So who’s counting?

A new audit of county finances finds millions missing, thanks to computers that can't talk to each other and other surprising glitches.

IN AN ODDLY PHRASED PRESS release, County Executive Ron Sims recently thanked “the state auditor for giving King County a clean opinion” on the county’s financial condition. That suggests all’s well with the taxpayers’ buck. In fact, the January 23 review raises concerns about how the county spends and tracks (or loses) funds with its balky computer systems—a situation that won’t be resolved for years. A closer reading of the audit shows that millions of dollars in county assets and funds are regularly lost in space, due to the incompatibility of the two computer systems. Additionally, “significant” internal-control weaknesses caused the county to make almost $100,000 in duplicate payments to vendors and catch only $25,000 of them—an error rate the state finds “extraordinary,” but which the county disputes. Some county money and equipment appear to have been stolen as well, including $3,300 in cash from a police evidence safe. County officials think these are just greatly exaggerated record-keeping conflicts: “There was no loss of taxpayer dollars,” says Rudy Caluza, manager of the county’s financial management division.

Do they know for sure? According to the state’s 1997 audit for the 1996 fiscal year, the county could not initially account for $10.9 million in fixed assets, in part because of irreconcilable computer lists—an accounting gap the state encountered in previous annual audits. Some county equipment had not been properly listed, while other assets were surplused but never removed from property records. Caluza says all has been accounted for. But questionable practices continue: The audit found that of a sample 21 new computers and peripherals bought last year, none had been entered into fixed-asset records and one has already been stolen.

The county also could not reconcile $12.7 million in cash-account balances because of the incompatible computer systems, called ARMS and IBIS. The county inherited IBIS in the 1994 merger with Metro’s transit and wastewater divisions. The two mainframes cannot properly communicate with each other, leaving officials sometimes tracing records manually. “For various reasons,” the audit found, “the data transfer from ARMS to IBIS is inaccurate or incomplete, resulting in the imbalance” between the computers.
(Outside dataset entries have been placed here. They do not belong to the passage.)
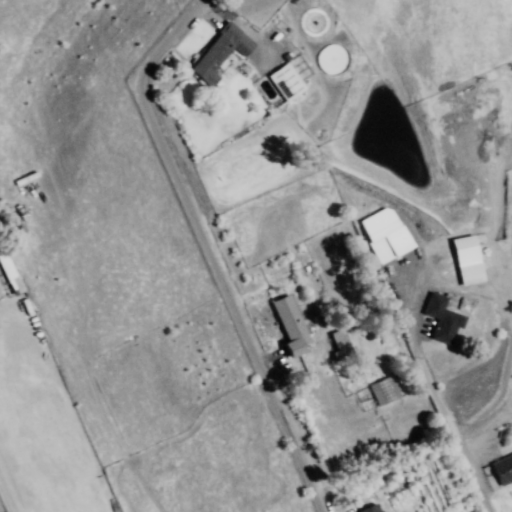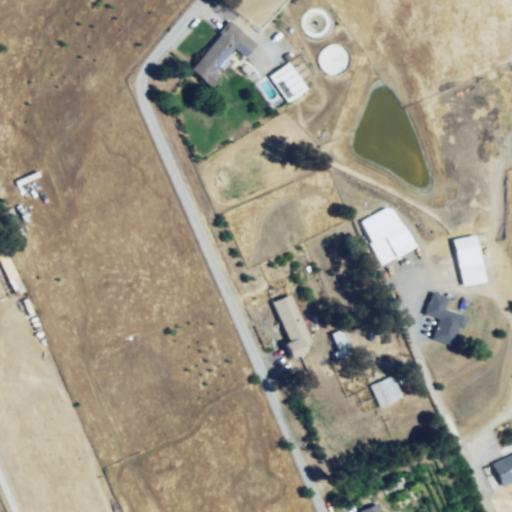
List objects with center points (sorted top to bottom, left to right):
building: (218, 52)
building: (217, 54)
building: (284, 81)
building: (279, 84)
building: (382, 234)
building: (388, 234)
road: (205, 249)
building: (465, 260)
building: (437, 318)
building: (440, 319)
building: (288, 325)
building: (286, 327)
building: (333, 337)
building: (339, 342)
road: (424, 374)
building: (382, 390)
building: (378, 391)
building: (502, 467)
building: (501, 472)
road: (6, 497)
building: (368, 508)
building: (368, 509)
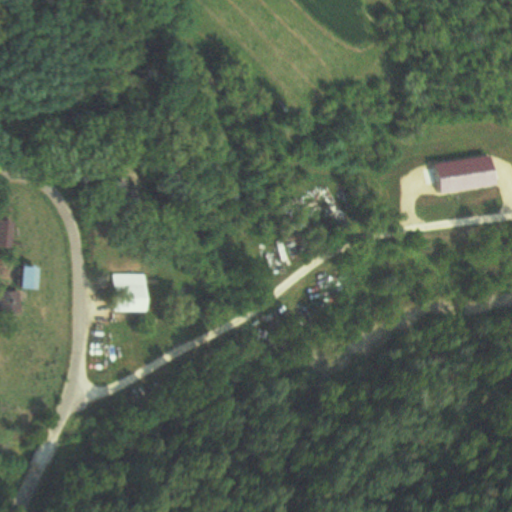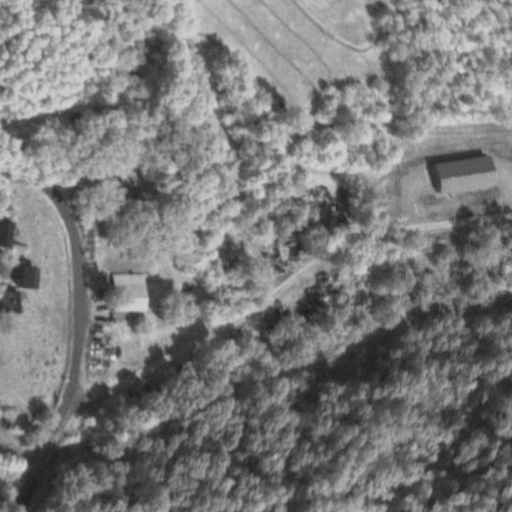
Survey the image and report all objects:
road: (264, 153)
road: (280, 286)
road: (76, 325)
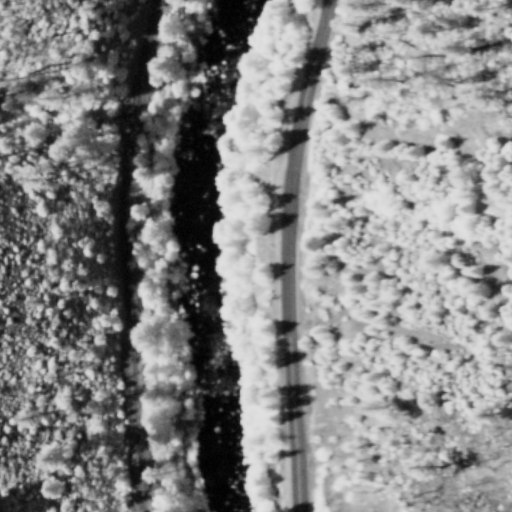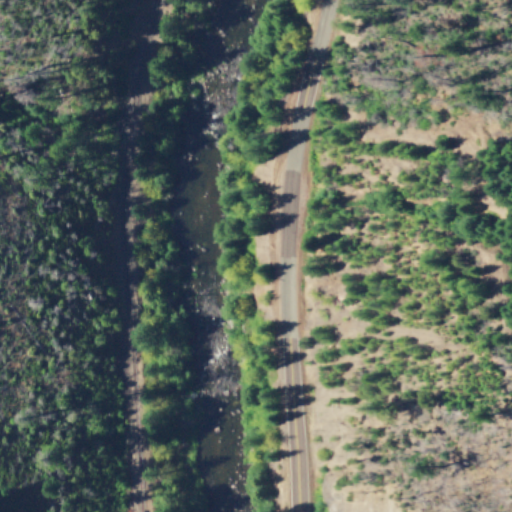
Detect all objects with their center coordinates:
road: (281, 253)
railway: (120, 254)
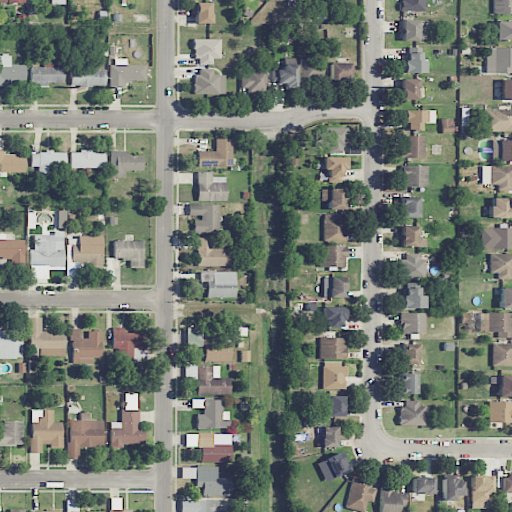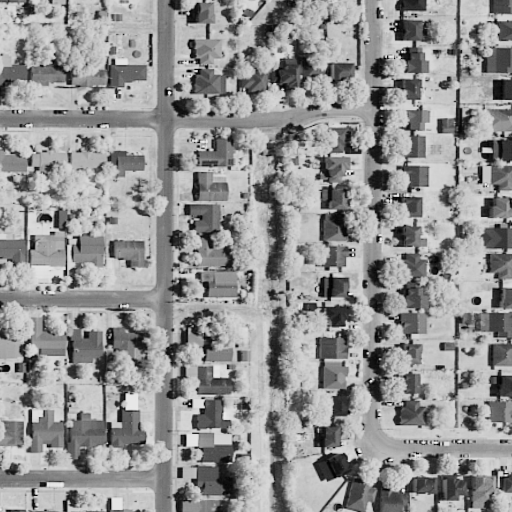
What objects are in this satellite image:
building: (12, 1)
building: (58, 2)
building: (412, 5)
building: (502, 6)
building: (202, 12)
building: (412, 30)
building: (502, 30)
building: (206, 50)
building: (498, 60)
building: (412, 62)
building: (310, 69)
building: (10, 70)
building: (339, 71)
building: (125, 72)
building: (46, 74)
building: (285, 74)
building: (88, 77)
building: (255, 78)
building: (208, 82)
building: (408, 89)
building: (506, 90)
building: (412, 119)
building: (497, 119)
road: (188, 121)
building: (330, 137)
building: (412, 146)
building: (501, 150)
building: (216, 154)
building: (86, 159)
building: (47, 161)
building: (11, 162)
building: (123, 163)
building: (334, 167)
building: (413, 176)
building: (497, 176)
building: (210, 187)
building: (333, 198)
building: (409, 207)
building: (500, 207)
building: (204, 217)
road: (374, 225)
building: (333, 227)
building: (411, 237)
building: (495, 237)
building: (11, 248)
building: (85, 249)
building: (130, 251)
building: (210, 254)
building: (46, 255)
road: (169, 256)
building: (332, 256)
building: (501, 265)
building: (413, 266)
building: (218, 284)
building: (333, 287)
building: (505, 297)
building: (411, 298)
road: (84, 299)
building: (333, 316)
building: (412, 323)
building: (496, 323)
building: (193, 336)
building: (43, 340)
building: (126, 343)
building: (10, 344)
building: (85, 346)
building: (215, 347)
building: (332, 348)
building: (410, 354)
building: (502, 354)
building: (333, 375)
building: (207, 380)
building: (407, 383)
building: (504, 385)
building: (334, 406)
building: (499, 411)
building: (412, 413)
building: (210, 414)
building: (127, 424)
building: (44, 431)
building: (11, 433)
building: (84, 434)
building: (329, 436)
building: (214, 447)
road: (443, 450)
building: (332, 466)
road: (84, 480)
building: (212, 481)
building: (506, 484)
building: (422, 485)
building: (451, 489)
building: (480, 492)
building: (359, 496)
building: (391, 500)
building: (200, 505)
building: (15, 510)
building: (120, 510)
building: (45, 511)
building: (95, 511)
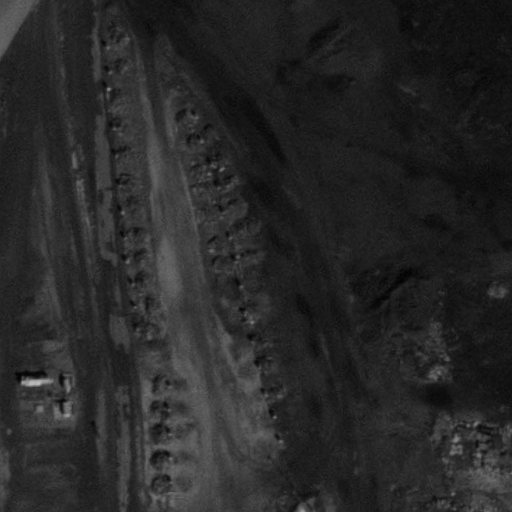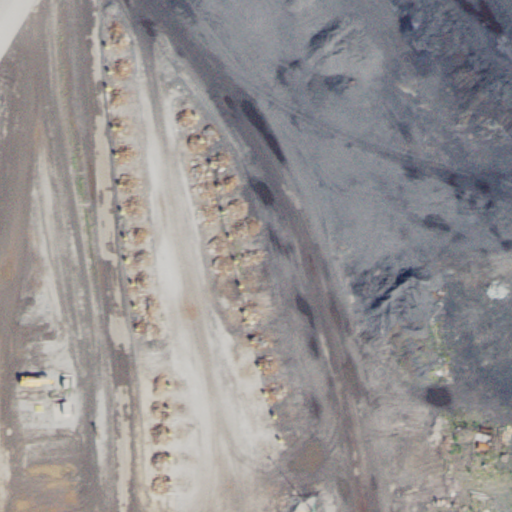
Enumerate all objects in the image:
landfill: (405, 74)
railway: (87, 255)
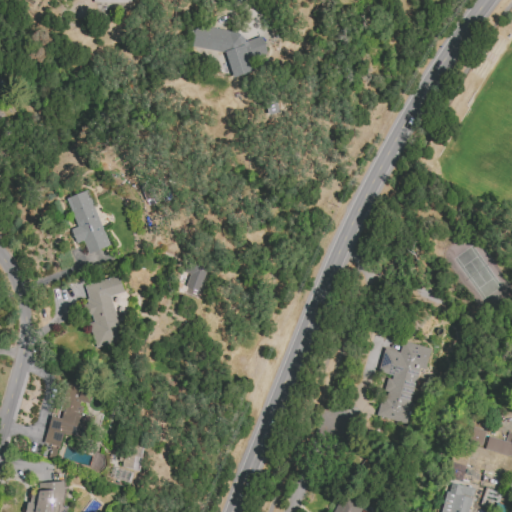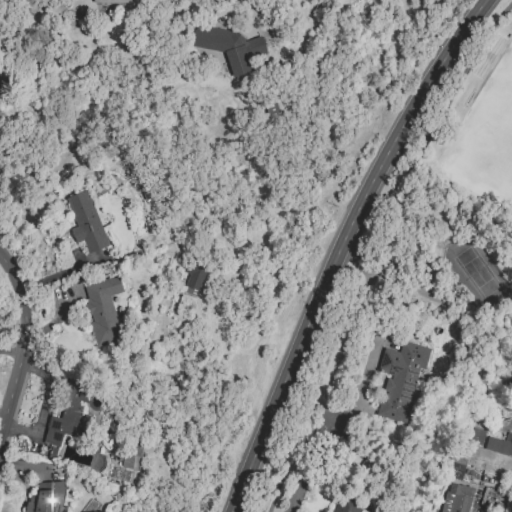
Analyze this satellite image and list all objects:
building: (117, 0)
road: (255, 11)
building: (227, 41)
building: (1, 113)
park: (493, 127)
road: (443, 185)
building: (86, 222)
road: (340, 247)
road: (380, 254)
park: (476, 271)
building: (194, 276)
building: (103, 309)
road: (22, 339)
building: (400, 380)
building: (401, 381)
building: (69, 414)
building: (477, 436)
building: (500, 445)
building: (132, 456)
road: (309, 466)
building: (457, 466)
building: (46, 498)
building: (456, 498)
building: (346, 503)
building: (349, 503)
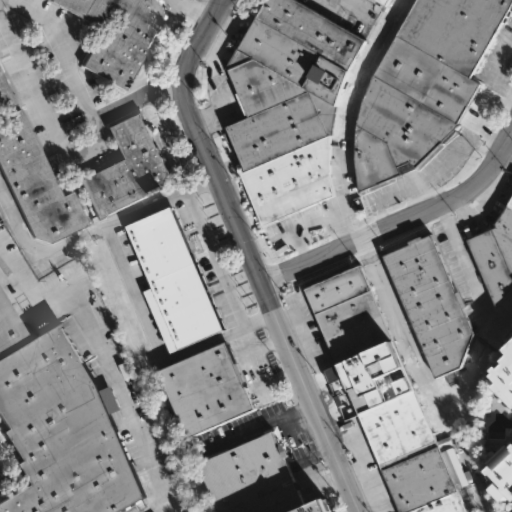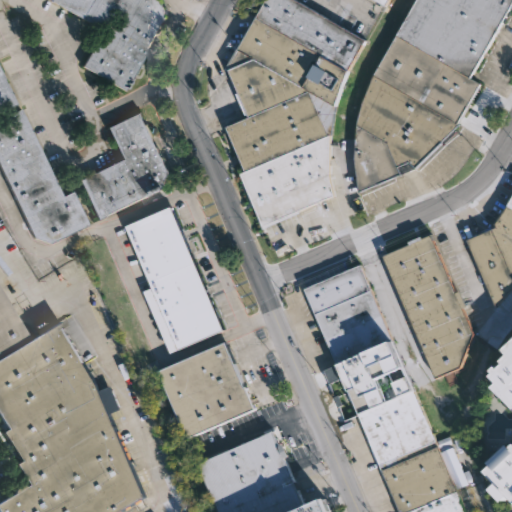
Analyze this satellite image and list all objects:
building: (383, 1)
building: (387, 1)
road: (346, 4)
road: (196, 10)
building: (119, 34)
building: (119, 34)
building: (424, 85)
building: (425, 86)
building: (5, 95)
road: (84, 96)
road: (503, 96)
building: (5, 98)
building: (289, 105)
building: (290, 106)
road: (46, 116)
road: (487, 143)
road: (453, 157)
building: (127, 168)
building: (128, 169)
building: (35, 182)
building: (34, 184)
road: (422, 201)
road: (399, 227)
road: (93, 231)
road: (368, 249)
building: (496, 254)
building: (496, 256)
road: (247, 257)
road: (217, 273)
building: (173, 280)
building: (168, 282)
road: (382, 282)
building: (432, 305)
building: (433, 306)
road: (151, 332)
road: (262, 345)
road: (104, 351)
road: (474, 372)
road: (278, 378)
building: (207, 390)
building: (208, 393)
building: (384, 393)
building: (380, 394)
building: (61, 425)
road: (262, 426)
building: (60, 429)
building: (502, 431)
building: (503, 436)
building: (255, 479)
building: (257, 480)
building: (322, 507)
The county insists it comes out in the end: “Cash is reconciled to the bank on a routine basis,” says Caluza, and the books balance there.

KING COUNTY IS nowdecentralizing its accounting system, hoping to improve it by handing more responsibility to individual departments. But state auditor Brian Sonntag found problems there, too. He says department managers do not follow uniform practices, and systemic oversight is lacking. That’s one of the reasons the county missed the double payments to vendors, the auditor reports; its accounting system “unnecessarily increases the risk of errors, fraud, and abuse.” “County departments are still reviewing each of these [payment] items,” Caluza says, “and therefore we cannot affirm at this time whether duplicate payments are involved and to what extent.” And any criminal fraud charges would be “premature” until the review is complete.

The state audit notes that in recent years the county has tossed out equipment once worth $2.1 million, including $255,000 in bus-engine spare parts, a $107,000 vacuum system at Metro’s Ryerson Base, and $1.1 million in outdated bus radios. Caluza says tossing these out is common practice: “The net $2.1 million represents the original cost of the assets purchased many years ago,” and they were sold or discarded after their value depreciated to almost nothing. Auditors also determined that the police evidence room stored large amounts of cash for inexplicably long periods—in one case holding more than $64,000 in a safe rather than a bank for eight months; $3,376 of that was missing, and police are investigating. Additionally, “significant internal-control weaknesses” at the county’s Sixth and Jefferson parking lot prevented auditors from determining just how much cash is actually collected there.

Sims calls most of the findings “weaknesses that normally creep into any organization as big and complex as King County.” He hopes the county will correct the problems with a new $40 million computerized accounting system. But that won’t be completed for three years. For now, says spokesman Caluza, “any payment made in error with taxpayer dollars is not acceptable, [but] no system is perfectly error-free.”